## What to work on
Please copy the lines below word for word, leaving out the pictures.

## The input
• • • • •
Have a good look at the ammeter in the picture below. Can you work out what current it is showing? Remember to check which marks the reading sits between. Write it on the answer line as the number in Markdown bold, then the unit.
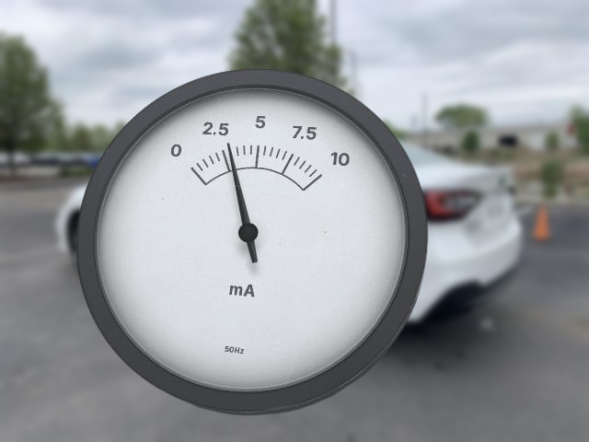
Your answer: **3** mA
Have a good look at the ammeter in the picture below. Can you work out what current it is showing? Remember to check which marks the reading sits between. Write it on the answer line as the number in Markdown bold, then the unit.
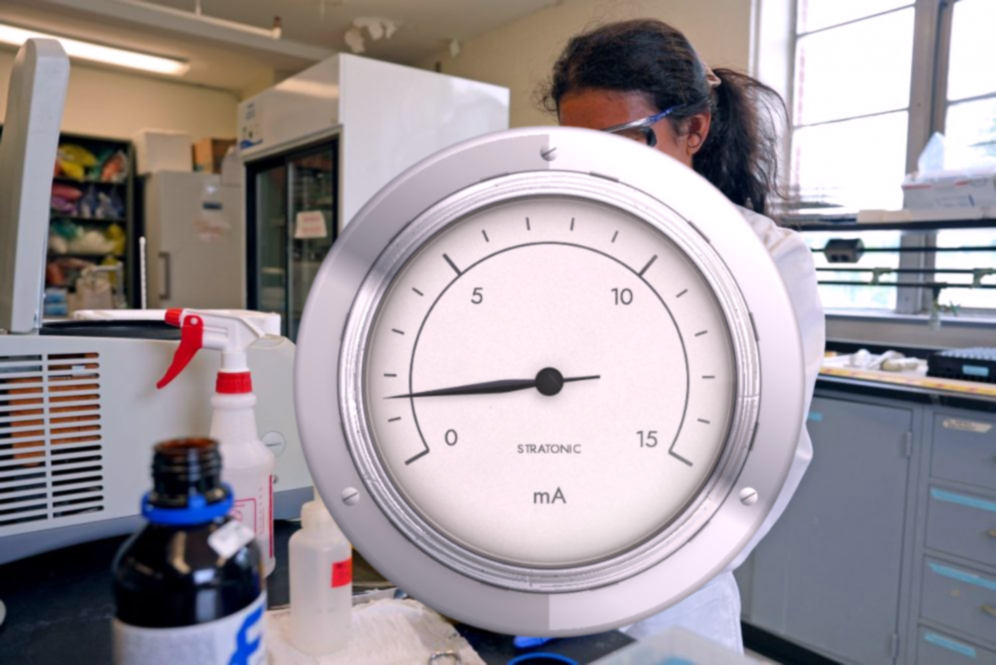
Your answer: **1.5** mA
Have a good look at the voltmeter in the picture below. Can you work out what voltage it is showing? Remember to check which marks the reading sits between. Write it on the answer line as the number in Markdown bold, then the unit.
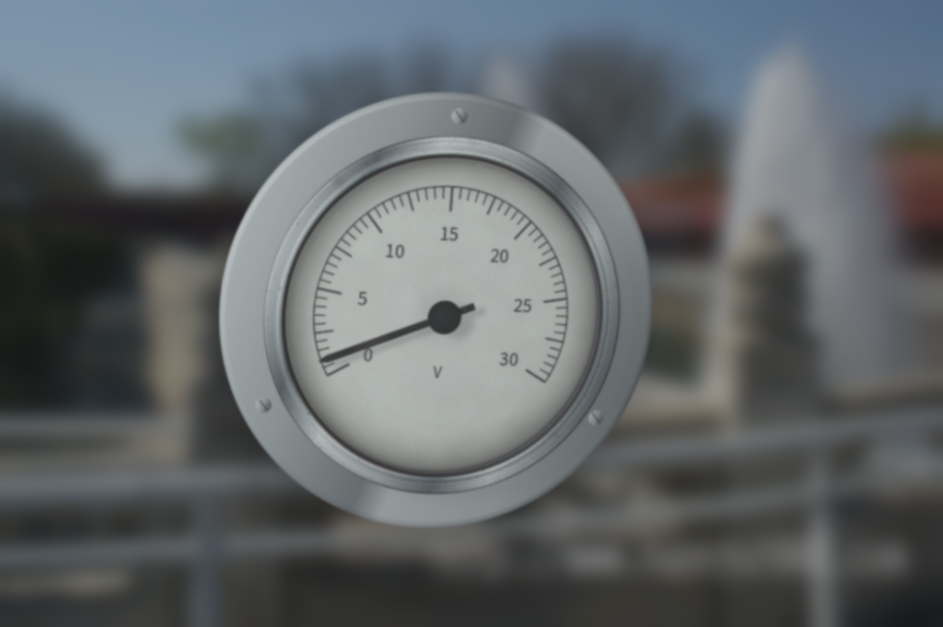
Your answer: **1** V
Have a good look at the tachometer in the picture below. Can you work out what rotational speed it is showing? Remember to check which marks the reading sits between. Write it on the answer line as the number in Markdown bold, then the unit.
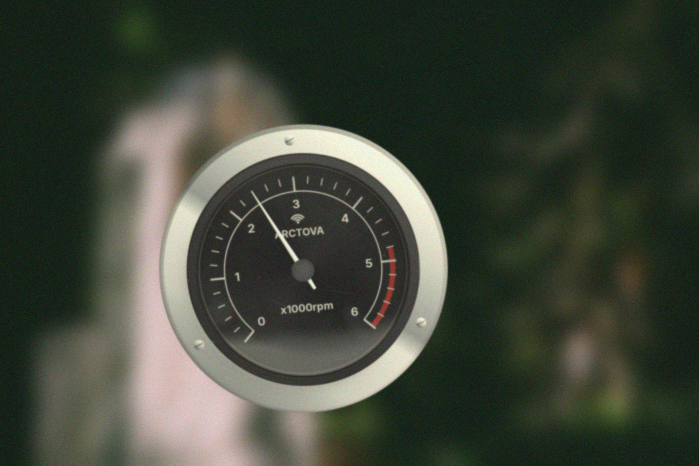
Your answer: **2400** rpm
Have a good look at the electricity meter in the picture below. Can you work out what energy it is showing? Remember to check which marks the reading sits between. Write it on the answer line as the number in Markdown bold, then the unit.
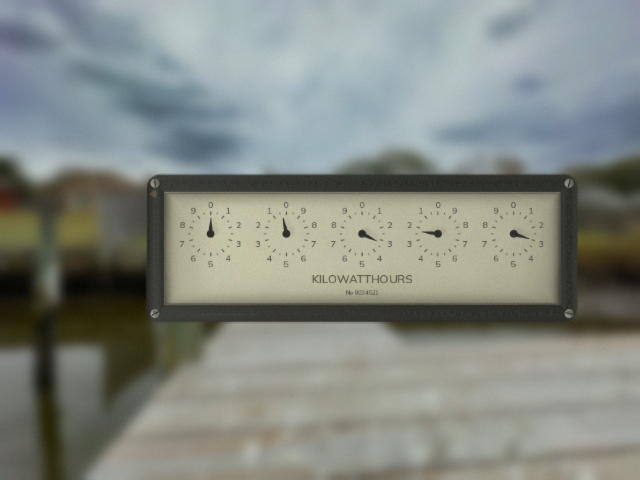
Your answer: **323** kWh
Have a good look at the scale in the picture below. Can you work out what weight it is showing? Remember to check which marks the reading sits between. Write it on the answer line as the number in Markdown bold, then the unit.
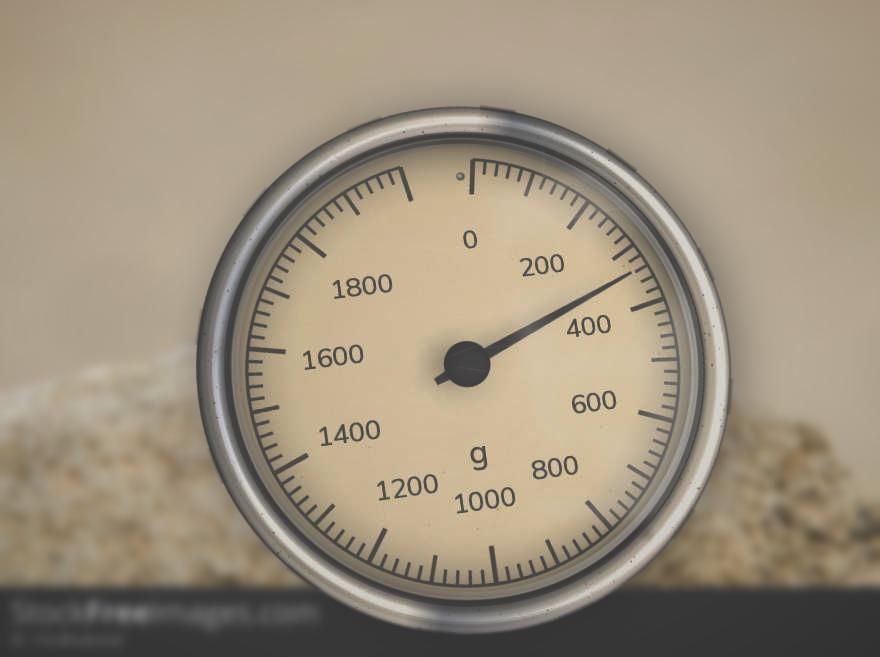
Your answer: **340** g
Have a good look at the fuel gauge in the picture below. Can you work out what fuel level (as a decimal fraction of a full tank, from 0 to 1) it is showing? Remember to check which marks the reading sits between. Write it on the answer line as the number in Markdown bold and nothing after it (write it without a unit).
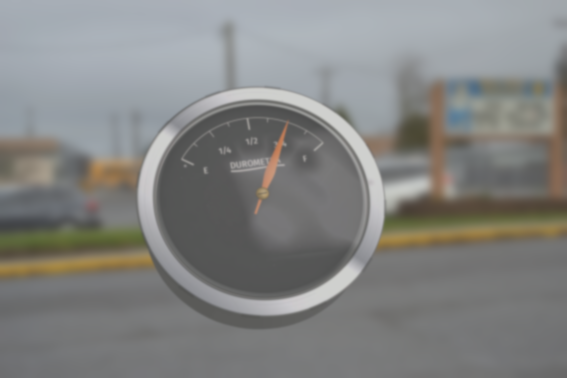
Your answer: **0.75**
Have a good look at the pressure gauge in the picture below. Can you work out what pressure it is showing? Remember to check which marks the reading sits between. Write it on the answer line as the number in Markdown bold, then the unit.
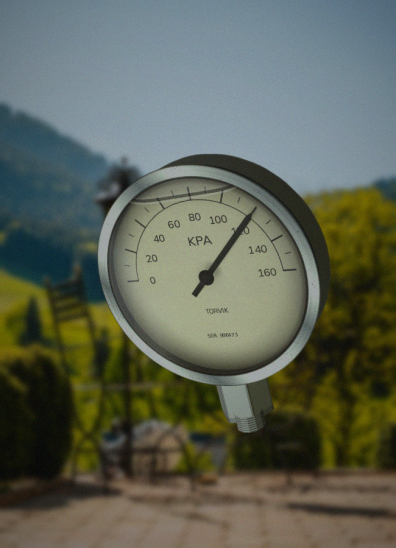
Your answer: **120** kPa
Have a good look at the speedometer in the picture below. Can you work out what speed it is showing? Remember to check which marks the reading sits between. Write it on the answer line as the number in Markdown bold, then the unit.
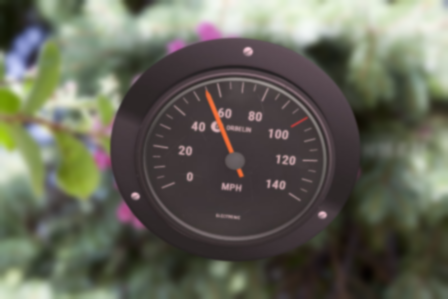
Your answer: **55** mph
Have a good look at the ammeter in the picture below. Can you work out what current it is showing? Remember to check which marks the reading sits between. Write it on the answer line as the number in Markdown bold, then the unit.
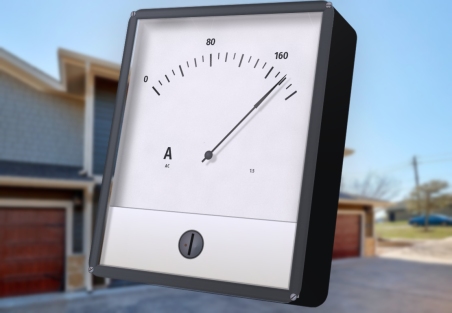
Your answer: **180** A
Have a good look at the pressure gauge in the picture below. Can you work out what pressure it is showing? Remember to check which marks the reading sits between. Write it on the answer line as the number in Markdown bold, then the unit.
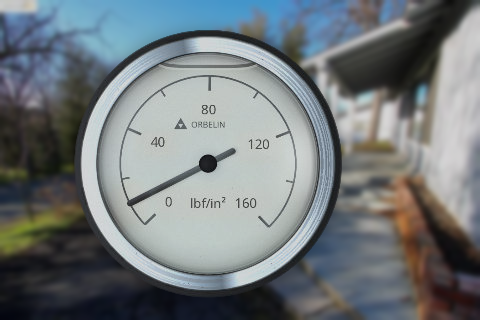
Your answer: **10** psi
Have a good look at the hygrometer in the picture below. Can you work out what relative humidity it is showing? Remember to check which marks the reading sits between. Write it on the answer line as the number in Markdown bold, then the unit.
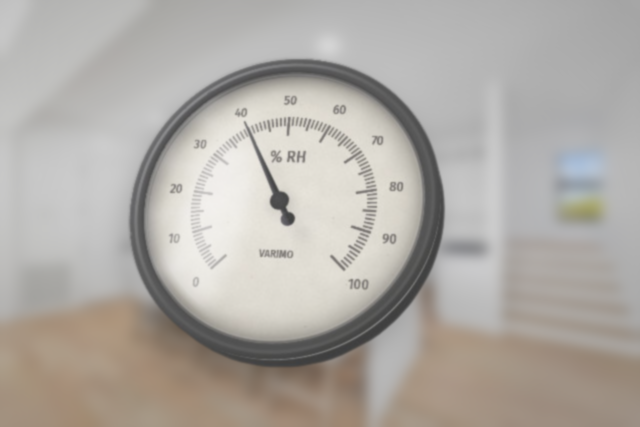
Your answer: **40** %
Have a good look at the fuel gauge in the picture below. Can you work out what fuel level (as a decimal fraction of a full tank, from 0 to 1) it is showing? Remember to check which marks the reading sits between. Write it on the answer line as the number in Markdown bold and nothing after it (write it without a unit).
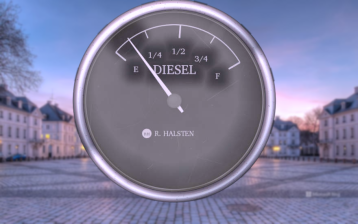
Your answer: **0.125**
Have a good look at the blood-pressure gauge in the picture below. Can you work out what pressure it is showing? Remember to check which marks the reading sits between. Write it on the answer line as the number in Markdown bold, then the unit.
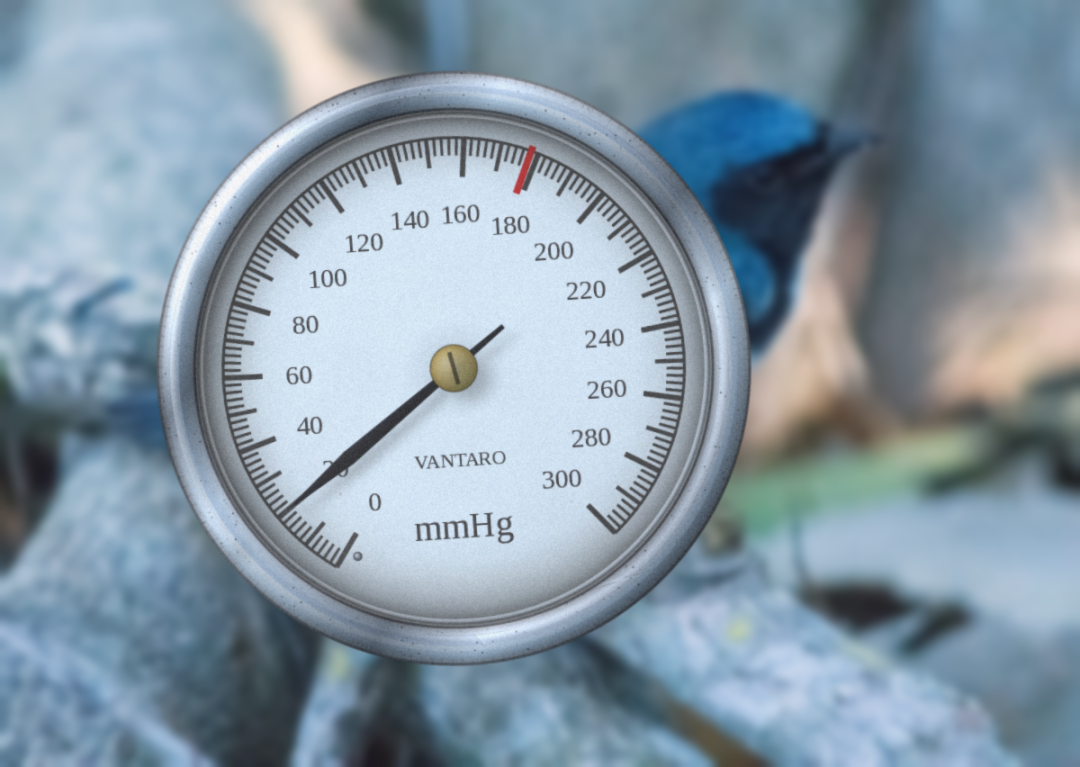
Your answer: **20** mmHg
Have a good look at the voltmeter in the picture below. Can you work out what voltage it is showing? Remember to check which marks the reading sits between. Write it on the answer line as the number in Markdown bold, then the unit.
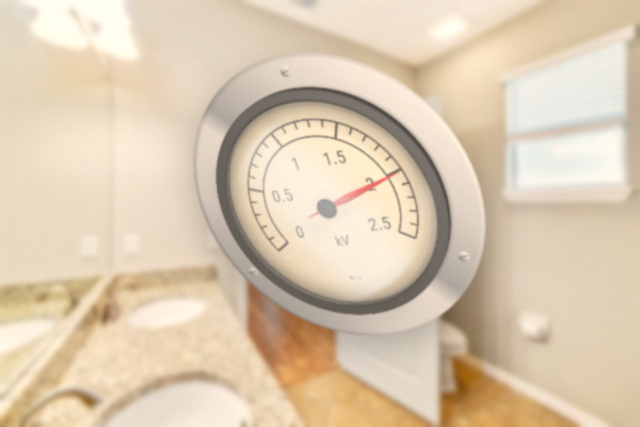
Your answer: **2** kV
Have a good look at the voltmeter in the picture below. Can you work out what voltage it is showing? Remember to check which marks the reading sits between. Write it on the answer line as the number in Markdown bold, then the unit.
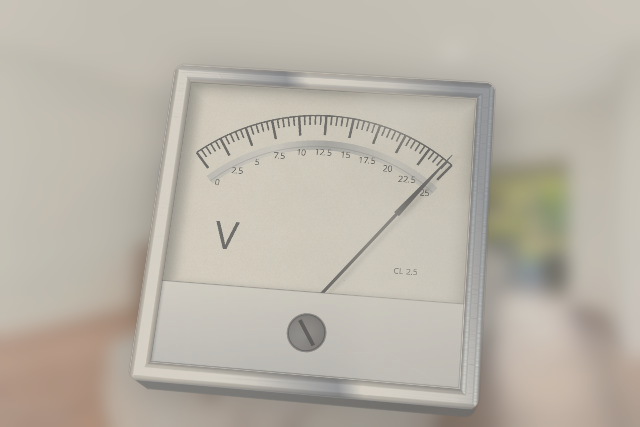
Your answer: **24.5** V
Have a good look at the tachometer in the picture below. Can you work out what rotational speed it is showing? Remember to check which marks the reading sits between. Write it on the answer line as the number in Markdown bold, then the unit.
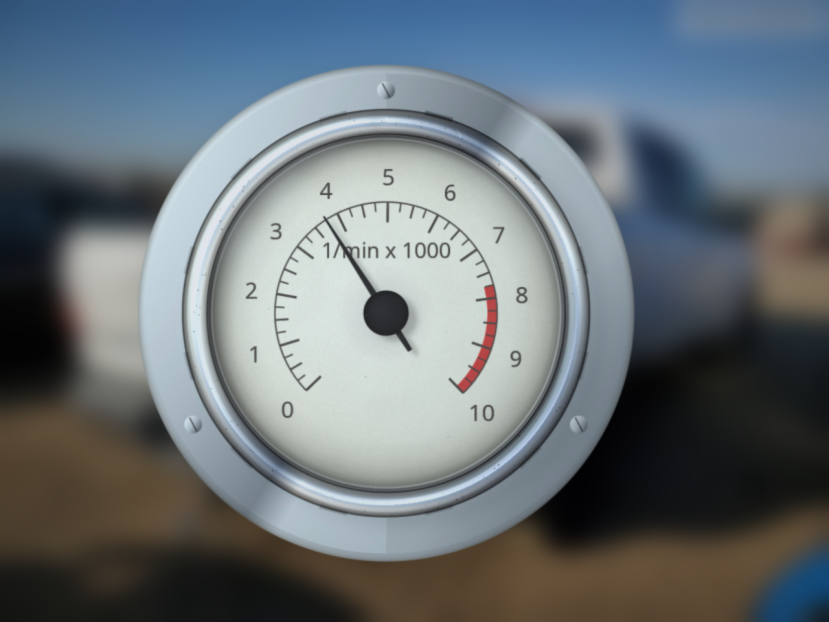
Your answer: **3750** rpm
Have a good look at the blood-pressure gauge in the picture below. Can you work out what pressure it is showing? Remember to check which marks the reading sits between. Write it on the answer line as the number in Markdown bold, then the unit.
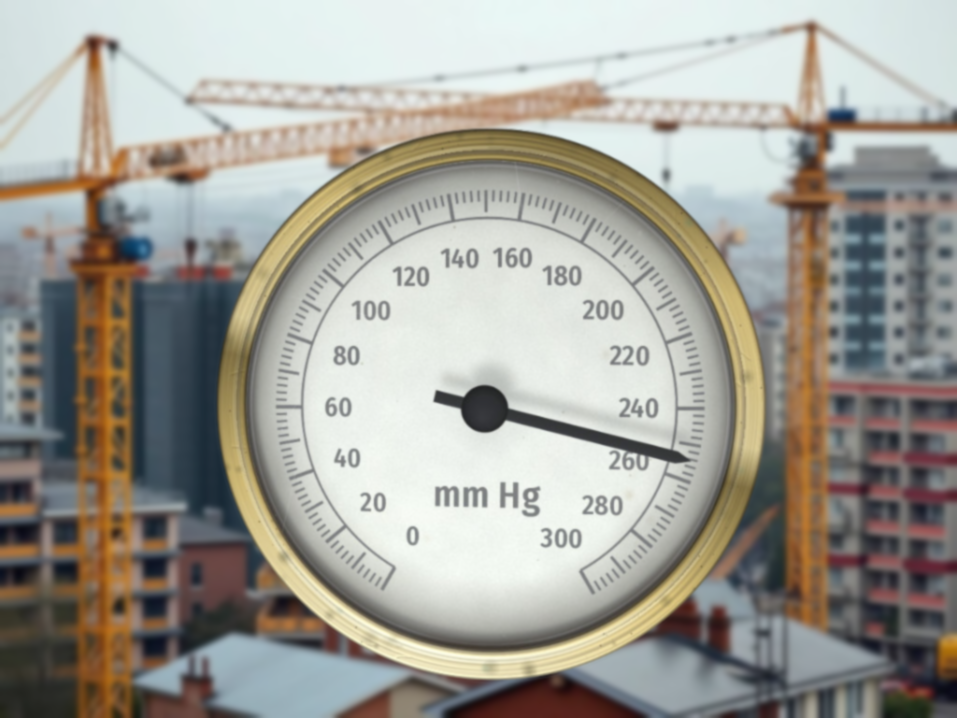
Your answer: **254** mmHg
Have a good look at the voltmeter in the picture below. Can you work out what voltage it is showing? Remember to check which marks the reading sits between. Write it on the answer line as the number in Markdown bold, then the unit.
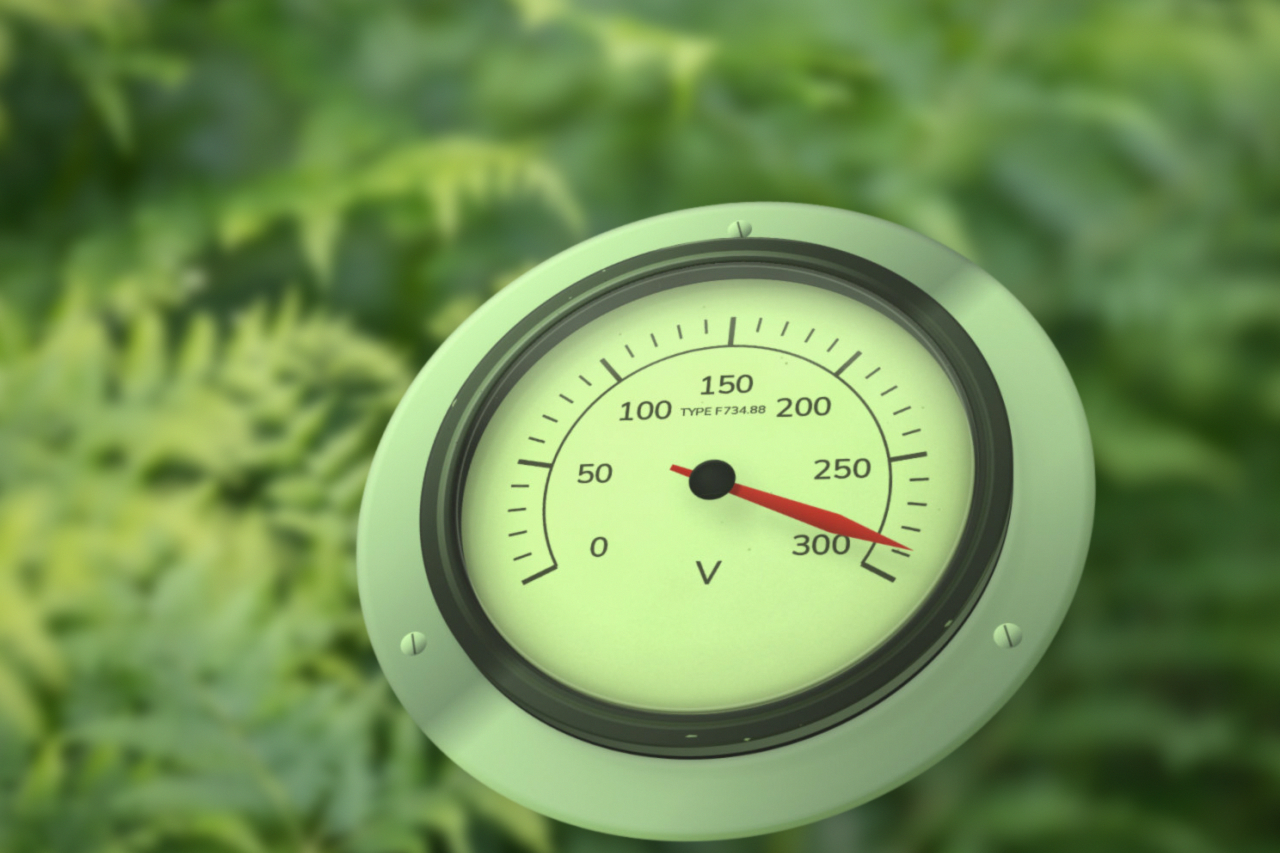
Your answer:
• • • • •
## Reply
Have a good look at the ammeter in the picture below. Can you work out what current it is showing? Remember to check which marks the reading sits between. Write it on the answer line as the number in Markdown bold, then the unit.
Your answer: **3** mA
Have a good look at the ammeter in the picture below. Can you work out what current it is showing? Remember to check which marks the reading sits between. Write it on the answer line as the number in Markdown bold, then the unit.
Your answer: **1.5** mA
Have a good look at the voltmeter in the picture below. Can you work out what voltage it is showing? Remember to check which marks the reading sits between. Write it on the answer line as the number in Markdown bold, then the unit.
Your answer: **1** V
Have a good look at the tachometer in the picture below. Can you work out what rotational speed it is showing? Remember to check which marks the reading sits between. Write it on the answer line as the number in Markdown bold, then the unit.
Your answer: **2400** rpm
Have a good look at the electricity meter in the picture below. Can you work out what energy it is showing? Remember to check which marks the reading sits between. Write it on the answer line as the number in Markdown bold, then the unit.
Your answer: **323** kWh
Have a good look at the scale in the picture below. Can you work out what weight it is showing? Remember to check which marks the reading sits between. Write it on the answer line as the number in Markdown bold, then the unit.
Your answer: **340** g
Have a good look at the fuel gauge in the picture below. Can you work out what fuel level (as a decimal fraction of a full tank, from 0 to 1) it is showing? Remember to check which marks the reading sits between. Write it on the answer line as the number in Markdown bold and nothing after it (write it without a unit).
Your answer: **0.75**
Have a good look at the pressure gauge in the picture below. Can you work out what pressure it is showing? Remember to check which marks the reading sits between. Write it on the answer line as the number in Markdown bold, then the unit.
Your answer: **120** kPa
Have a good look at the speedometer in the picture below. Can you work out what speed it is showing? Remember to check which marks the reading sits between. Write it on the answer line as the number in Markdown bold, then the unit.
Your answer: **55** mph
Have a good look at the ammeter in the picture below. Can you work out what current it is showing? Remember to check which marks the reading sits between. Write it on the answer line as the number in Markdown bold, then the unit.
Your answer: **180** A
Have a good look at the pressure gauge in the picture below. Can you work out what pressure it is showing? Remember to check which marks the reading sits between. Write it on the answer line as the number in Markdown bold, then the unit.
Your answer: **10** psi
Have a good look at the hygrometer in the picture below. Can you work out what relative humidity it is showing? Remember to check which marks the reading sits between. Write it on the answer line as the number in Markdown bold, then the unit.
Your answer: **40** %
Have a good look at the fuel gauge in the picture below. Can you work out what fuel level (as a decimal fraction of a full tank, from 0 to 1) it is showing? Remember to check which marks the reading sits between. Write it on the answer line as the number in Markdown bold and nothing after it (write it without a unit).
Your answer: **0.125**
Have a good look at the blood-pressure gauge in the picture below. Can you work out what pressure it is showing? Remember to check which marks the reading sits between. Write it on the answer line as the number in Markdown bold, then the unit.
Your answer: **20** mmHg
Have a good look at the voltmeter in the picture below. Can you work out what voltage it is showing? Remember to check which marks the reading sits between. Write it on the answer line as the number in Markdown bold, then the unit.
Your answer: **2** kV
Have a good look at the voltmeter in the picture below. Can you work out what voltage it is showing? Remember to check which marks the reading sits between. Write it on the answer line as the number in Markdown bold, then the unit.
Your answer: **24.5** V
Have a good look at the tachometer in the picture below. Can you work out what rotational speed it is showing? Remember to check which marks the reading sits between. Write it on the answer line as the number in Markdown bold, then the unit.
Your answer: **3750** rpm
Have a good look at the blood-pressure gauge in the picture below. Can you work out what pressure it is showing? Remember to check which marks the reading sits between. Write it on the answer line as the number in Markdown bold, then the unit.
Your answer: **254** mmHg
Have a good look at the voltmeter in the picture below. Can you work out what voltage it is showing? Remember to check which marks the reading sits between. Write it on the answer line as the number in Markdown bold, then the unit.
Your answer:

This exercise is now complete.